Stored entries

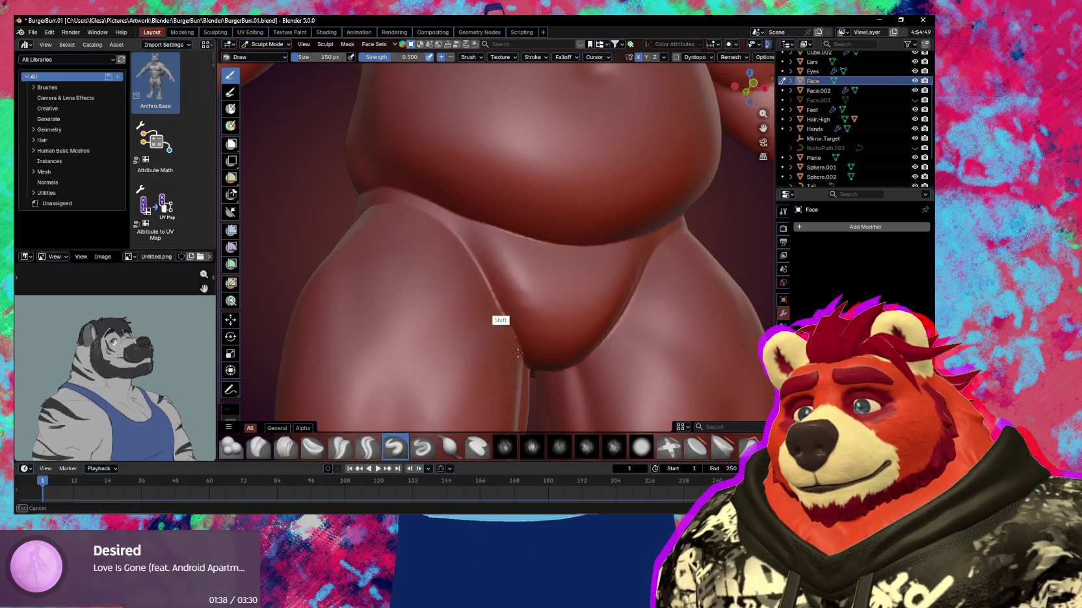
mouse_move(543, 217)
middle_mouse_down()
mouse_move(523, 246)
mouse_move(552, 247)
middle_mouse_up()
mouse_move(503, 214)
middle_mouse_down()
mouse_move(544, 230)
mouse_move(494, 255)
middle_mouse_up()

_DESCRIPTION OF THE TASK_: Exactly as written, please copy out the whole set of records, skipping images.

_ANSWER TO THIS TASK_:
mouse_move(543, 217)
middle_mouse_down()
mouse_move(523, 246)
mouse_move(552, 247)
middle_mouse_up()
mouse_move(503, 214)
middle_mouse_down()
mouse_move(544, 230)
mouse_move(494, 255)
middle_mouse_up()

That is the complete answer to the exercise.